Le 10 août à Bucarest, capitale de la Roumanie, quelque 100 000 manifestant-e-s ont répondu à un groupe, jusqu’à présent peu connu, les appelant à se défendre contre le démantèlement de l’État de droit et l’assouplissement des règles anti-corruption. Quelques personnes portant des masques ont fait preuve de violence - les manifestants parlent de provocateurs commandés - ce qui a conduit la police à répondre en utilisant des gaz lacrymogènes, des canons à eau, des balles en caoutchouc et même, selon les premières informations, des gaz irritants contre les manifestants pacifiques. Des enfants ont également été touchés. Triste bilan de cette opération brutale : environ 420 manifestant-e-s et 35 policiers ont été grièvement blessés. Pour le PS, la violence policière totalement disproportionnée est tout aussi inacceptable que le contexte politique roumain actuel.

Depuis plus d’un an, les postsocialistes du PSD au pouvoir et leur partenaire de coalition libérale ADLE fragilisent progressivement l’État de droit, affaiblissent le système judiciaire et font tout pour que le travail de l’autorité anti-corruption, soutenue par l’UE, n’aboutisse à rien. Le PSD n’est pas du tout impressionné par les manifestations de masse qui ont poussé des centaines de milliers de personnes dans les rues en avril 2017.

Celui qui tire les ficelles n’est autre que Liviu Dragnea, le chef du PSD, qui gouverne avec l’ADLE depuis début 2017. Dragnea contrôle le gouvernement, mais ne peut pas être premier ministre lui-même en raison de condamnations antérieures. Précédemment condamné à deux ans de prison pour fraude électorale, il a été condamné à trois autres années de prison pour corruption en juin 2018.
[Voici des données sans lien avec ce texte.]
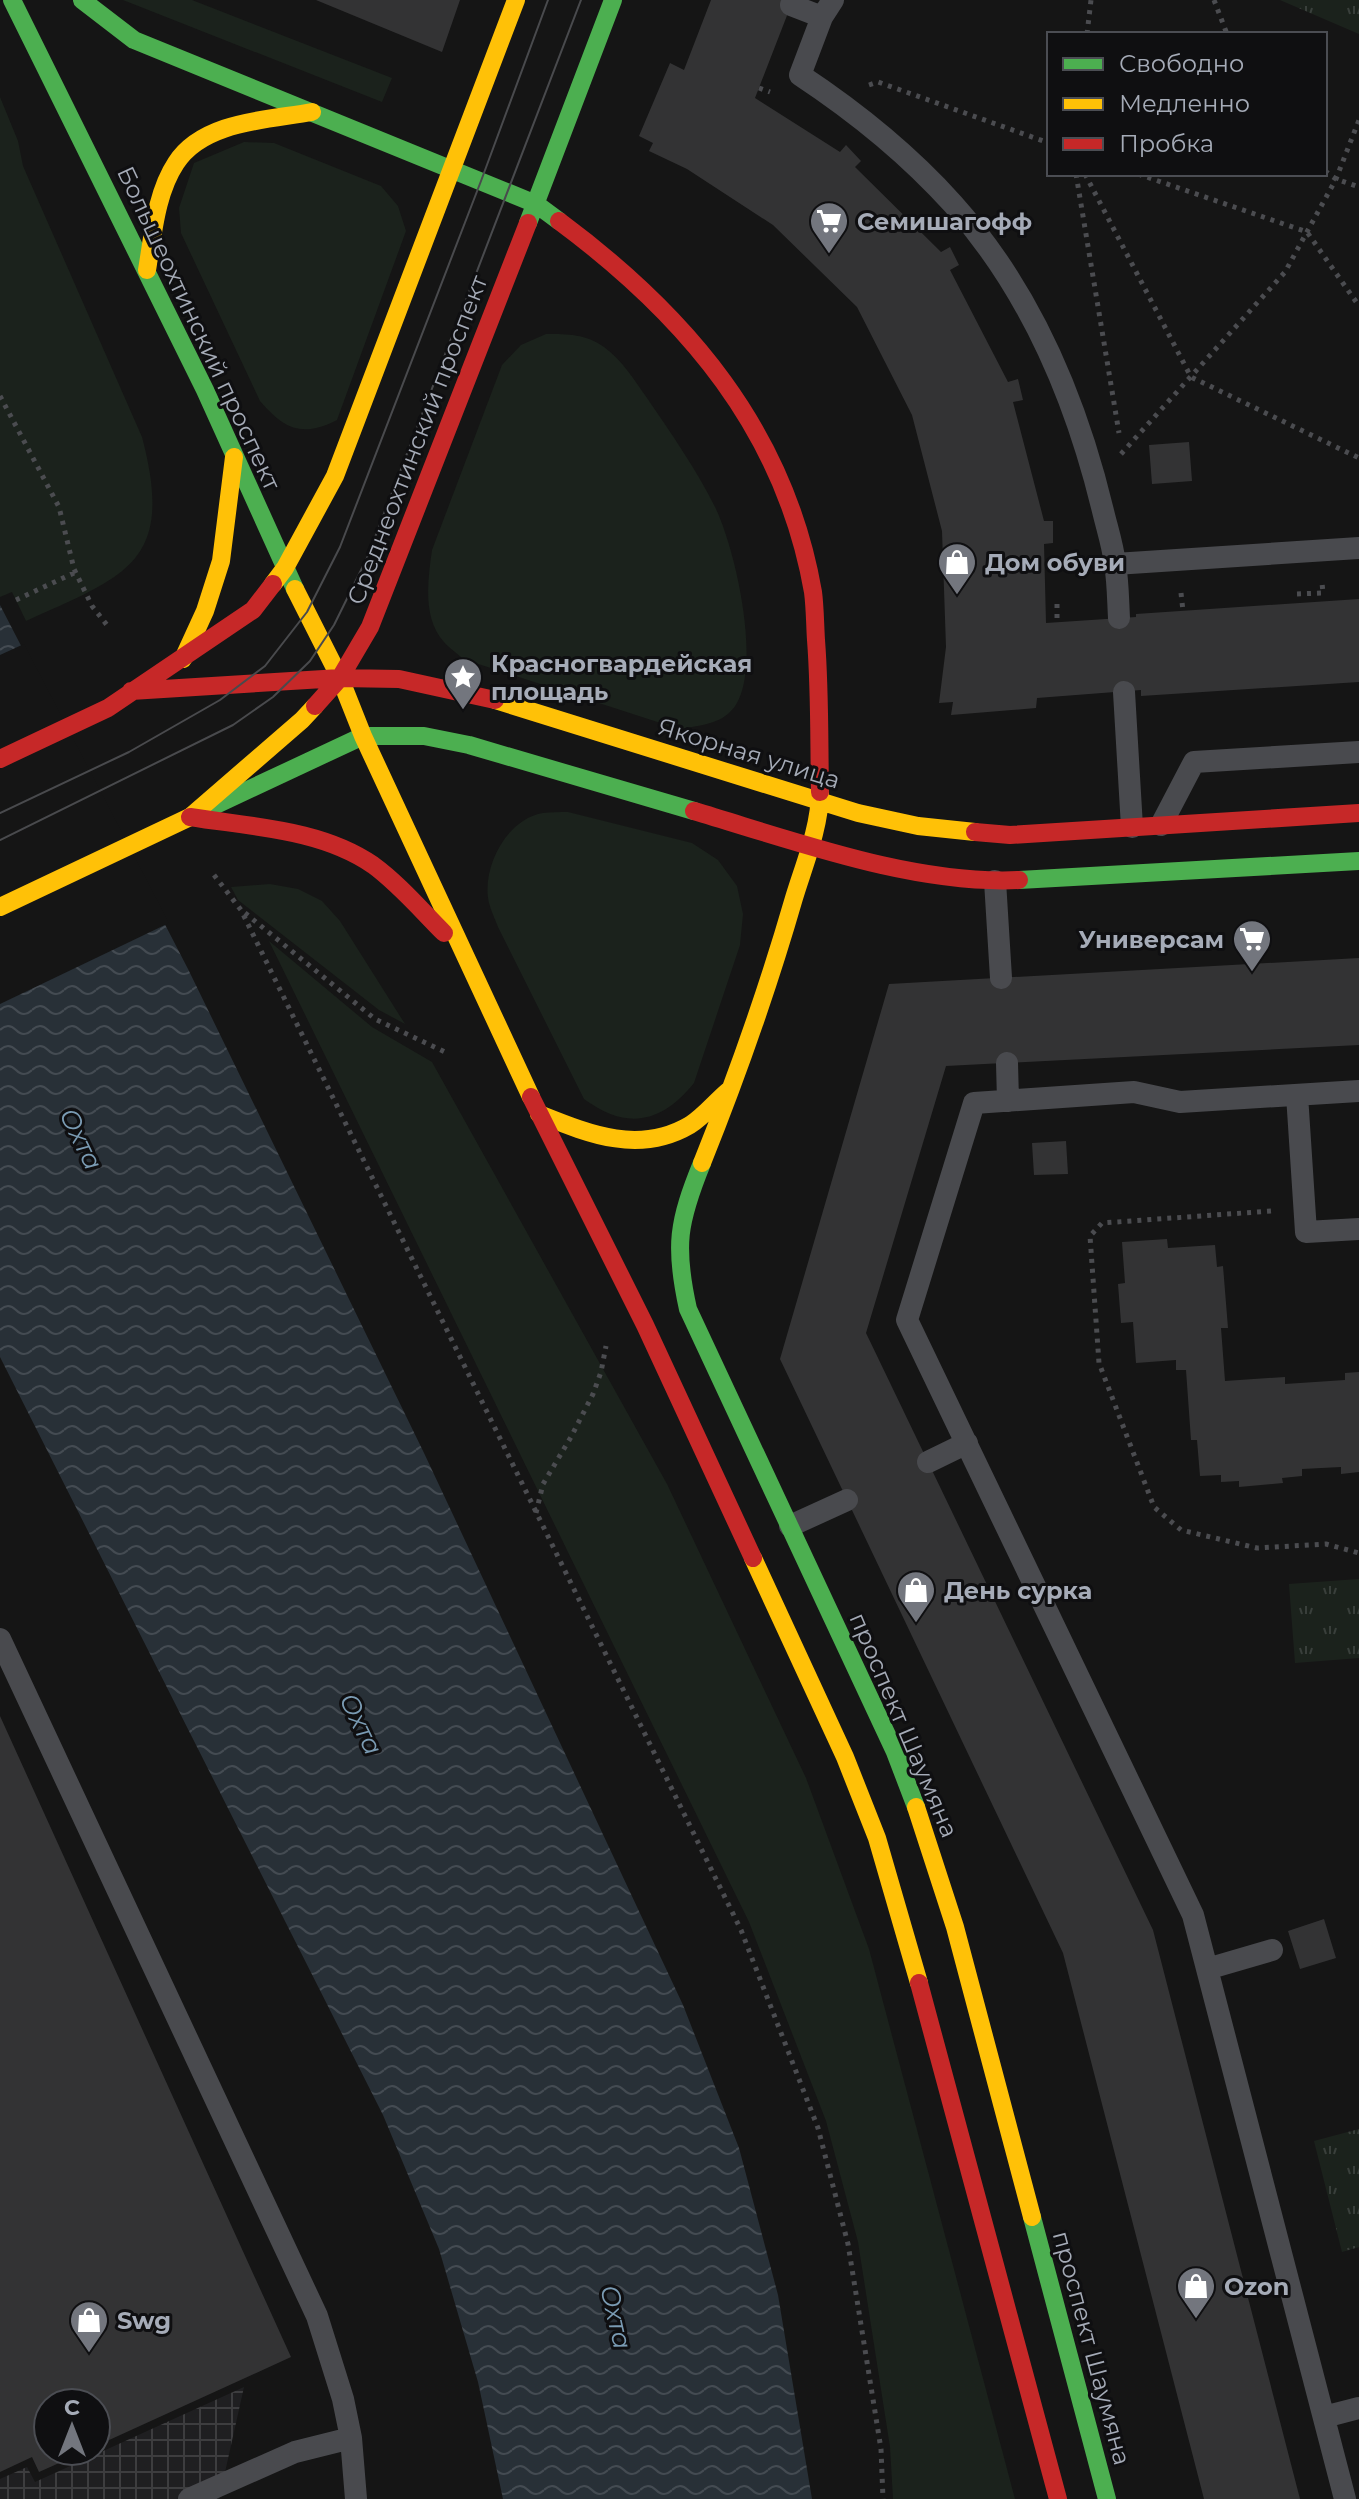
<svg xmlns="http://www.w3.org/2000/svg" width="1359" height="2499" viewBox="0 0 1359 2499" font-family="Montserrat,sans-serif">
  <defs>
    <pattern id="industrial-grid" width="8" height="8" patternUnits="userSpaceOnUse" patternTransform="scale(2)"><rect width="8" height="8" fill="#1f1f21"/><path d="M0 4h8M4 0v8" fill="none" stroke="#3d3d3f"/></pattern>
    <pattern id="park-tufts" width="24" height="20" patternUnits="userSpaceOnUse" patternTransform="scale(2)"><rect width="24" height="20" fill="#1b221c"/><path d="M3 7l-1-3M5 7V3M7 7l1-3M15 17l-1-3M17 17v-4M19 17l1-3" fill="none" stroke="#393f3b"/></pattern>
    <pattern id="water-waves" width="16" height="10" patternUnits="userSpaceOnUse" patternTransform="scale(2)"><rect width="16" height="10" fill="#283037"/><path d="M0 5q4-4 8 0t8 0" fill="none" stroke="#444b52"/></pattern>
  </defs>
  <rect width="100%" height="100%" fill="#151515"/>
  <path fill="url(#industrial-grid)" d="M244 2387 219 2499H0V2479L27 2467 35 2482Z"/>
  <path fill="#1b221c" d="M123 0H192L392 78 382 102Z
    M0 97 18 141 23 166 142 437C175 562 128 575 26 621L12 592 0 597Z
    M244 142 274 143 381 186 398 206 406 231 337 420C302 438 284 429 260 401L181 233 179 208 194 163Z
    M546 334C568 334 586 334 604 347 622 360 635 381 647 398 671 433 696 469 715 507 735 547 766 678 730 712 717 725 696 726 679 729L463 659C457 653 449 648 444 642 422 618 428 579 432 550L502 365 521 345Z
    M568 812 692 843 718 860 737 886 743 914 740 945 694 1083C661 1124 626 1130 584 1099L498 927C495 919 491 911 489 903 481 869 506 819 543 813 551 812 560 812 568 812Z
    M270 884 298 889 322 901 340 921 405 1024 379 1010 238 900 231 887Z
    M269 941 372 1027 432 1062 667 1484 806 1778 869 1949 1015 2499H893L890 2447 858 2242 826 2121 749 1922Z"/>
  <path fill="url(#park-tufts)" d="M1280 0H1359V34Z
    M1359 1579V1658L1295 1663 1289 1584Z
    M1359 2129V2247L1342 2252 1314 2141Z"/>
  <path fill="url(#water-waves)" d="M0 605 188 969 424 1453 683 2005 739 2148 778 2295 812 2499H503L478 2382 439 2249 383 2115 0 1357Z"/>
  <path fill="#151515" d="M24 644 169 923 0 1004V655Z"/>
  <path fill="#333334" d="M316 0H460L442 52Z
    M711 0H793L755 98 840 152 846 145 861 161 855 167 941 252 950 247 959 265 950 270 1008 382 1018 379 1023 400 1013 402 1044 521H1053V543L1044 544 1046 623 1136 617V614L1359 599V682L1141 696V690L1037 698 1036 708 951 715 953 702 939 703 946 647 942 531 912 415 857 307 773 225 687 169 649 151 653 143 639 136 670 63 684 70Z
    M1189 442 1192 481 1152 484 1149 445Z
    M1359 958V1045L946 1066 866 1333 1153 1930 1300 2499H1204L1063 1953 780 1359 889 984Z
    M1066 1141 1068 1174 1034 1175 1032 1143Z
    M1167 1239 1168 1248 1215 1245 1217 1267 1223 1266 1228 1328H1221L1225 1381 1285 1377V1384L1345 1380V1373L1359 1372V1472L1341 1474V1467L1302 1469V1476L1282 1478 1283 1483 1239 1487V1481L1221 1482V1475L1200 1476 1197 1440H1191L1186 1370H1176V1360L1136 1363 1133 1322 1121 1323 1118 1284 1125 1283 1122 1242Z
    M0 1716 291 2357 96 2446V2403H48V2451H86L39 2472 32 2457 0 2472Z
    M1324 1919 1336 1958 1300 1969 1288 1931Z"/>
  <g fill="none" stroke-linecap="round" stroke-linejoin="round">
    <path stroke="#4b4c50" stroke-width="5" stroke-dasharray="4 6" stroke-linecap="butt" d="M1214 0 1227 34
      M1087 34 1091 0
      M869 85 878 82 1049 143
      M759 88 770 92
      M1325 171 1336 179 1359 187
      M1076 174 1119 433
      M1085 174 1191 377 1359 458
      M1138 174 1307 232 1359 306
      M0 396 59 507 74 569 92 606 107 625
      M1121 454 1285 272 1336 179 1359 120
      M1181 593 1183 611
      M1297 594 1323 593 1322 583
      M16 600 76 572
      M1057 604V622
      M214 875 241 910 741 1930 818 2128 848 2244 881 2449 883 2499
      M245 913 375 1019 445 1052
      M1271 1211 1102 1223 1090 1236 1099 1363 1154 1507 1181 1530 1257 1548 1326 1544 1359 1553
      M536 1513 543 1484 571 1437 593 1394 601 1372 606 1346"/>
    <path stroke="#494a4e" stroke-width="22" d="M833 0 822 17 800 75C856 112 908 154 953 204 1030 290 1076 399 1103 511 1107 528 1113 546 1115 564 1118 581 1118 600 1119 618
      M791 5 822 17
      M1115 564 1359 548
      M1124 692 1132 827
      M1161 825 1194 762 1359 752
      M995 881 1001 978
      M1007 1063 1008 1101
      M1297 1095 1306 1232 1359 1229
      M928 1462 967 1443
      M790 1526 847 1500
      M0 1639 317 2316 343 2399 351 2438 356 2499
      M1207 1969 1272 1950
      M1324 2417 1359 2408
      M189 2499 295 2452 351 2438
      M1345 2499 1193 1915 907 1320 974 1103 1134 1092 1180 1102 1359 1091"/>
    <path stroke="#4caf50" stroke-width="18" d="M12 0 205 390 295 589
      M82 0 134 40 536 204 559 221
      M528 223 613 0
      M190 817 363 736H424L469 745 694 811
      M1019 880 1359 861
      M702 1163C678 1222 674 1246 688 1309L895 1752 916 1807
      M1032 2217 1107 2499"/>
    <path stroke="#ffc107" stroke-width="18" d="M147 270C153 235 156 193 176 163 203 121 268 120 312 112
      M273 584 285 568 335 476 516 0
      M295 589 340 678 363 736 531 1097
      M183 659 205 611 221 561 234 457
      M495 700 858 813 918 826 975 832
      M0 907 190 817 302 720 315 706
      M539 1114C589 1134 639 1155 690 1125 704 1116 715 1102 728 1091
      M702 1163C737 1076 768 988 794 898 804 865 820 827 820 792
      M753 1558 845 1757 877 1838 919 1983
      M916 1807 955 1927 1032 2217"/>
    <path stroke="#c62828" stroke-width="18" d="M559 221C687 316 785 431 813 592 815 607 815 624 816 640 820 691 819 741 820 792
      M131 691 340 678 399 679 495 700
      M315 706 340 678 370 627 528 223
      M0 759 108 708 253 610 273 584
      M694 811C795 841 914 885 1019 880
      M190 817C251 827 321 829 373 865 399 884 421 910 444 933
      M975 832 1010 835 1359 813
      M531 1097 645 1325 753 1558
      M919 1983 1058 2499"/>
    <path stroke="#494a4d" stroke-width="2" d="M0 813 129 752 220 700 265 666 307 612 340 547 481 181 548 0
      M0 840 233 725 273 697 310 661 334 625 367 558 581 0"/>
  </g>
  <defs>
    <g id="supermarket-pin" transform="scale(2)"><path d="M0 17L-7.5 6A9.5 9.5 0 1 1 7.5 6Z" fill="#73767e" stroke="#0f0f11"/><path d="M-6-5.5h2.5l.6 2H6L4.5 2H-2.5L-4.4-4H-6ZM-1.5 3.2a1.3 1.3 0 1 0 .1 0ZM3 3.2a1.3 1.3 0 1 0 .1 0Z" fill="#fff"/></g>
    <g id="shop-pin" transform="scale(2)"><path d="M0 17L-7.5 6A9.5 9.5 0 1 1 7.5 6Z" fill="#73767e" stroke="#0f0f11"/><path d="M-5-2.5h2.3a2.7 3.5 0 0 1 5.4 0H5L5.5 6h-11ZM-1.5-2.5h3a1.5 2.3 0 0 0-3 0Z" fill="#fff"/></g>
    <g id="sight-pin" transform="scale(2)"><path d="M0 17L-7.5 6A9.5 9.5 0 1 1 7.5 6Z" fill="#73767e" stroke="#0f0f11"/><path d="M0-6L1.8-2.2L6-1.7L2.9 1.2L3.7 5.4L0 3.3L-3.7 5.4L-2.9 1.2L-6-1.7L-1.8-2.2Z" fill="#fff"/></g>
  </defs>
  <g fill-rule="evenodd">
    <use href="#supermarket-pin" x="829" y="221"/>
    <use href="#shop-pin" x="957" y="562"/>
    <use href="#sight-pin" x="463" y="677"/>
    <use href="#supermarket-pin" x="1252" y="939"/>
    <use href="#shop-pin" x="916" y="1590"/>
    <use href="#shop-pin" x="1196" y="2286"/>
    <use href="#shop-pin" x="89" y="2320"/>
  </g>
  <g text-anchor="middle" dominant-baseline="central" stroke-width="6" stroke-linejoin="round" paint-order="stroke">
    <g font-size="24" font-weight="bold" fill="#a5abb7" stroke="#0f0f11" text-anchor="start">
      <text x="857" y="221">Семишагофф</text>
      <text x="985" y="562">Дом обуви</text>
      <text x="491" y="663">Красногвардейская<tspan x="491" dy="28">площадь</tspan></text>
      <text x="1224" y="939" text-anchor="end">Универсам</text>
      <text x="944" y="1590">День сурка</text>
      <text x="1224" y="2286">Ozon</text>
      <text x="117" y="2320">Swg</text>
    </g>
    <g font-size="24" fill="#a5abb7" stroke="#0f0f11">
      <text transform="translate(199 328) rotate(65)">Большеохтинский проспект</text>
      <text transform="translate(417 440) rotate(-69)">Среднеохтинский проспект</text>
      <text transform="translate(749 753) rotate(17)">Якорная улица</text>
      <text transform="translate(904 1725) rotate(67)">проспект Шаумяна</text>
      <text transform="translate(1092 2348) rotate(75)">проспект Шаумяна</text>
    </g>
    <g font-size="26" font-style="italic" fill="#7a9bb3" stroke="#0f0f11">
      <text transform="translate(81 1139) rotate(64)">Охта</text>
      <text transform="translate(361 1724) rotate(64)">Охта</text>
      <text transform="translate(616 2317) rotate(77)">Охта</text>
    </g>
  </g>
  <rect x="1047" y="32" width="280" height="144" fill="#0f0f11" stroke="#4b4d53" stroke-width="2"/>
  <rect x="1063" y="58" width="40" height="12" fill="#4caf50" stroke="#4b4d53" stroke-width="2"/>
  <text x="1119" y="72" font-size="24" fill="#a5abb7">Свободно</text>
  <rect x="1063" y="98" width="40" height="12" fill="#ffc107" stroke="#4b4d53" stroke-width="2"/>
  <text x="1119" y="112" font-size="24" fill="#a5abb7">Медленно</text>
  <rect x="1063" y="138" width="40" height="12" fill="#c62828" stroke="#4b4d53" stroke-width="2"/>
  <text x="1119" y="152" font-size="24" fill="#a5abb7">Пробка</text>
  <g transform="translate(72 2427)"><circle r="38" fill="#0f0f11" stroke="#4b4d53" stroke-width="2"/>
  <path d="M0-6L14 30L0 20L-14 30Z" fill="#73767e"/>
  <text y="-12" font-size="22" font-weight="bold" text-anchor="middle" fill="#a5abb7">С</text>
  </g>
</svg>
En substance, les dernières attaques du gouvernement de Dragnea contre le pouvoir judiciaire visent à empêcher la confirmation de peine et la mise en lumière de son entourage. Le rôle de la richissime Église orthodoxe, silencieuse au sujet de l’échec politique du gouvernement, est tout aussi inacceptable, mais se donne par contre corps et âme dans la lutte contre l’homosexualité et les valeurs européennes. Les postsocialistes, quant à eux, remercient l’Église orthodoxe grâce à une exonération fiscale et la renonciation aux poursuites pour corruption et abus sexuels.

L’invitation du trio PDC

La situation ne s’est pas améliorée lorsque le trio PDC, composé du président du Conseil national, Dominique de Buman, du conseiller aux États Filippo Lombardi et de l’ambassadeur parlementaire Claudio Fischer, a organisé une réception honorable pour Liviu Dragnea au Palais fédéral lors de la session d’été 2018. Il paraît donc évident qu’ils ne se sentent aucunement concernés ou interpellés par les antécédents personnels de Dragnea.

En mai 2018, dans sa réponse à l’interpellation du PS « Roumanie : indépendance de la justice compromise »1, le Conseil fédéral s’est engagé à soutenir les efforts du Conseil de l’Europe « qui visent à amener la Roumanie à respecter les standards européens dans le domaine de l'Etat de droit et de l'indépendance de la justice ». La Suisse rappelle également à la Roumanie que « les personnes en charge des délits liés à la corruption disposent de l'autonomie et de l'indépendance nécessaires à l'exercice de leurs fonctions et ne subissent aucune influence inappropriée ». Nous demandons donc au Conseil fédéral de ne pas relâcher ses efforts et d’augmenter la pression sur la Roumanie.